Untuk lebih mudahnya, mari kita hitung bersama sebagai berikut:
10 miliar tahun dugaan usia hidup matahari – 2 miliar tahun perkiraan redup matahari – 4,5 miliar tahun prediksi usia matahari saat ini = 3,5 miliar estimasi ketahanan hidup matahari
Lantas pertanyaannya adalah, akankah peradaban manusia masih dapat bertahan dengan kondisi seekstrem itu?
Sebagai muslim, kita tentu percaya bahwa Allah telah menciptakan seluruh semesta beserta seisinya sesuai dengan kadar takarannya, sebagaimana termaktub dalam ayat berikut:
“Sungguh, segala sesuatu Kami ciptakan menurut ukuran.”6
Segala makhluk ciptaan Allah, termasuk Matahari sebagai salah satu objek astronomis di alam semesta, telah diciptakan sesuai dengan ketentuan dan hukum-hukum yang telah ditetapkan-Nya.
Dalam ayat lain, Allah subhânahu wa ta›âla juga berfirman mengenai ketetapan:
“Yang kepunyaan-Nyalah kerajaan langit dan bumi, dan Dia tidak mempunyai anak dan tidak ada sekutu bagi-Nya dalam kekuasaan(Nya), dan dia telah menciptakan segala sesuatu, dan Dia menetapkan ukuran-ukurannya dengan serapi-rapinya.“7
Kesimpulan
Allah tidak menciptakan segala sesuatu dengan sia-sia. Segala sesuatu yang ada di langit, bumi, dan keseluruhan semesta Dia ciptakan dengan memiliki hikmah dan tujuannya, begitu pula dengan ketentuan atas kadar metalisitas pada matahari sangat berguna dalam penentuan perkembangan matahari. Keseimbangan dari kadar metalisitas matahari tersebut membuat astronom dapat memprediksi perkembangan akhir dari matahari, sang bintang katai putih. Selain itu, kesesuaian dari kadar metalisitas matahari membuat kehidupan di bumi menjadi terjaga, begitu pula dengan keseimbangan di lingkungan sekitar matahari. Kita dapat menjadikan ini sebagai renungan untuk mengagungkan kekuasaan Allah yang tiada bertepi sehingga dapat lebih menguatkan keimanan kita.
Referensi:
- Pols, O. R. (2011), Stellar Structure and Evolution, Astronomical Institute Utrect, 123-207.
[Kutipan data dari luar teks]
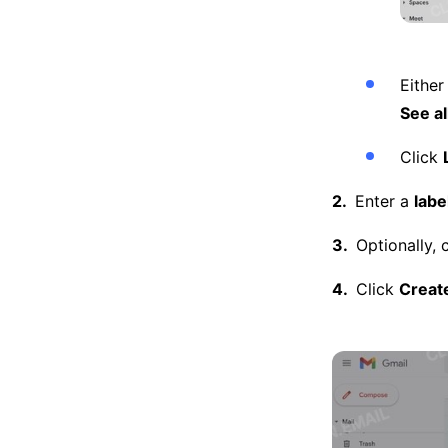
Either
See al
Click
Enter a
labe
Optionally, 
Click
Creat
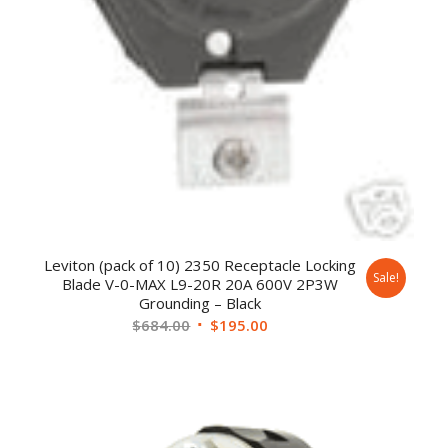
Leviton (pack of 10) 2350 Receptacle Locking
Sale!
Blade V-0-MAX L9-20R 20A 600V 2P3W
Grounding – Black
$
684.00
$
195.00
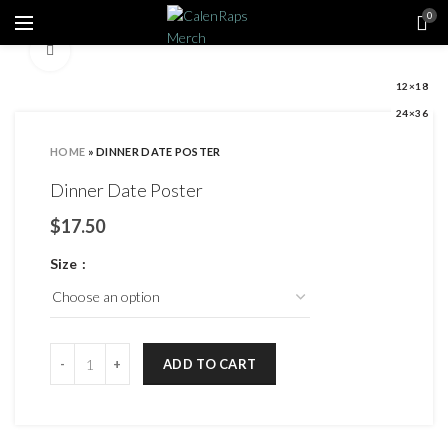
0
Click to enlarge
12×18
24×36
HOME
»
DINNER DATE POSTER
Dinner Date Poster
$
Size
ADD TO CART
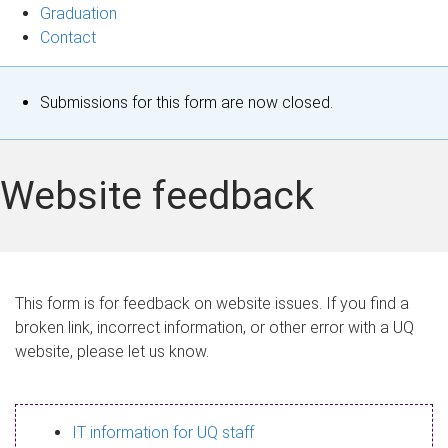
Graduation
Contact
S
Submissions for this form are now closed.
t
a
Website feedback
t
u
s
This form is for feedback on website issues. If you find a
broken link, incorrect information, or other error with a UQ
m
website, please let us know.
e
s
IT information for UQ staff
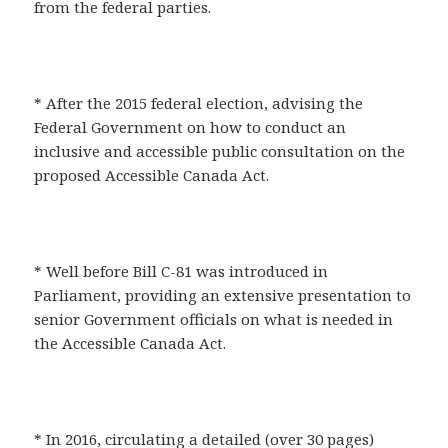
from the federal parties.
* After the 2015 federal election, advising the
Federal Government on how to conduct an
inclusive and accessible public consultation on the
proposed Accessible Canada Act.
* Well before Bill C-81 was introduced in
Parliament, providing an extensive presentation to
senior Government officials on what is needed in
the Accessible Canada Act.
* In 2016, circulating a detailed (over 30 pages)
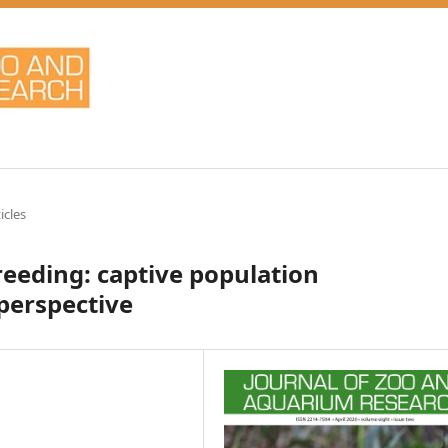
icles
reeding: captive population
erspective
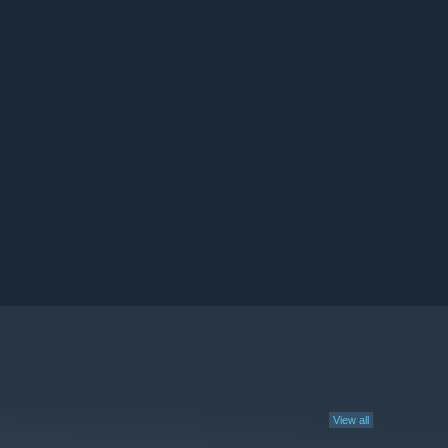
View all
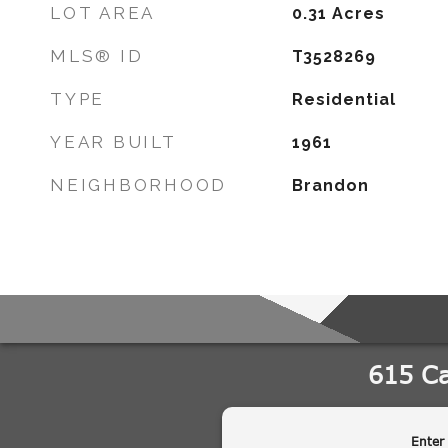
LOT AREA
0.31
Acres
MLS® ID
T3528269
TYPE
Residential
YEAR BUILT
1961
NEIGHBORHOOD
Brandon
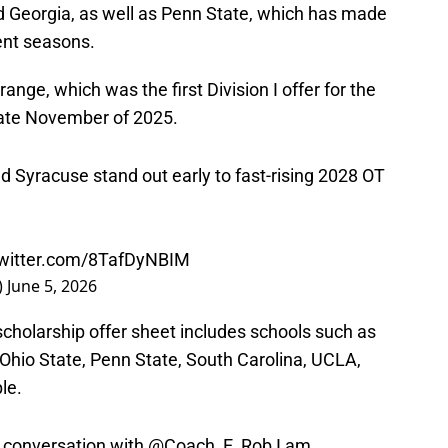
 Georgia, as well as Penn State, which has made
cent seasons.
ange, which was the first Division I offer for the
late November of 2025.
d Syracuse stand out early to fast-rising 2028 OT
twitter.com/8TafDyNBIM
)
June 5, 2026
l scholarship offer sheet includes schools such as
, Ohio State, Penn State, South Carolina, UCLA,
le.
 conversation with
@Coach_E_Rob
I am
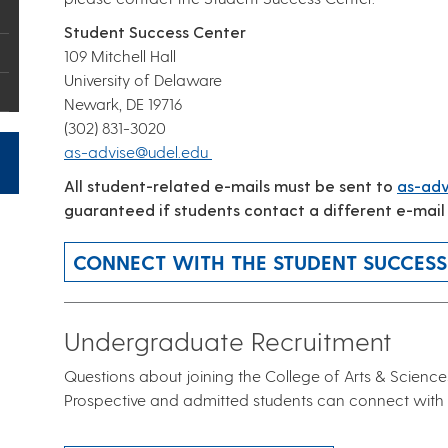
Student Success Center
109 Mitchell Hall
University of Delaware
Newark, DE 19716
(302) 831-3020
as-advise@udel.edu
All student-related e-mails must be sent to
as-adv
guaranteed if students contact a different e-mail
CONNECT WITH THE STUDENT SUCCESS
Undergraduate Recruitment
Questions about joining the College of Arts & Science
Prospective and admitted students can connect with 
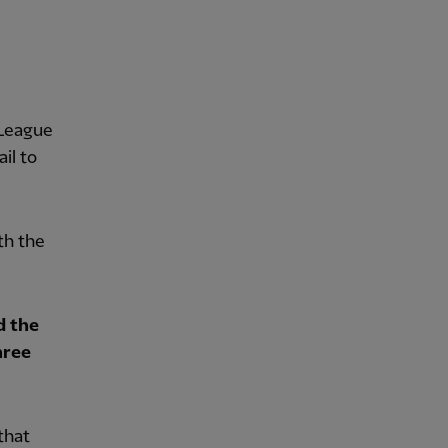
 League
il to
th the
d the
hree
that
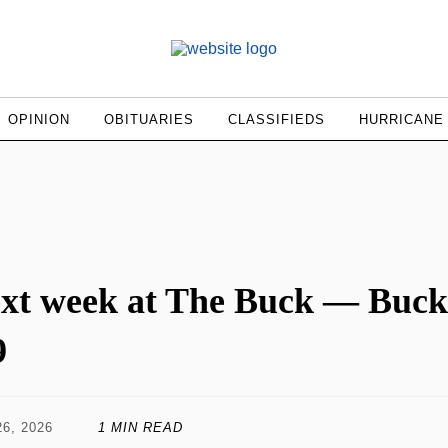
OPINION
OBITUARIES
CLASSIFIEDS
HURRICANE
xt week at The Buck — Buck
9
6, 2026
1 MIN READ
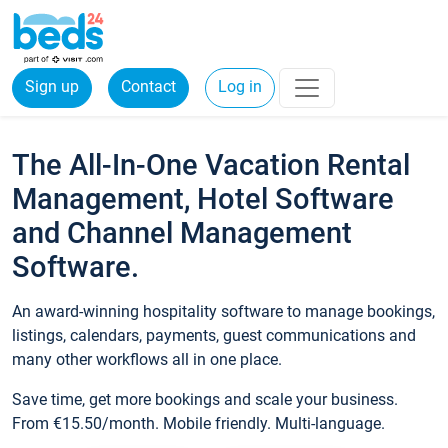
Sign up
Contact
Log in
The All-In-One Vacation Rental
Management, Hotel Software
and Channel Management
Software.
An award-winning hospitality software to manage bookings,
listings, calendars, payments, guest communications and
many other workflows all in one place.
Save time, get more bookings and scale your business.
From €15.50/month. Mobile friendly. Multi-language.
- Romero, A. D., Campos, F., dan Kepler, S. O. (2015): The Age-Metallicity Dependence for White Dwarf Stars, Monthly Notices of the Royal Astronomical Society, 450, 3708-3723.
- http://mesa.sourceforge.net/
- Amard, L., dan Matt, P. (2020): The Impact of Metallicity on the Evolution of the Rotation and Magnetic Activity of Sun-like Stars, The Astrophysical Journal, 899, 108-120.
- Sakinah, S. A. (2021): Studi Pengaruh, Metalisitas pada Perkembangan Bintang Bermassa Rendah dan Penentuan Usia Gugus Bintang Menggunakan MESA-12778, Tesis Program Magister, Institut Teknologi Bandung.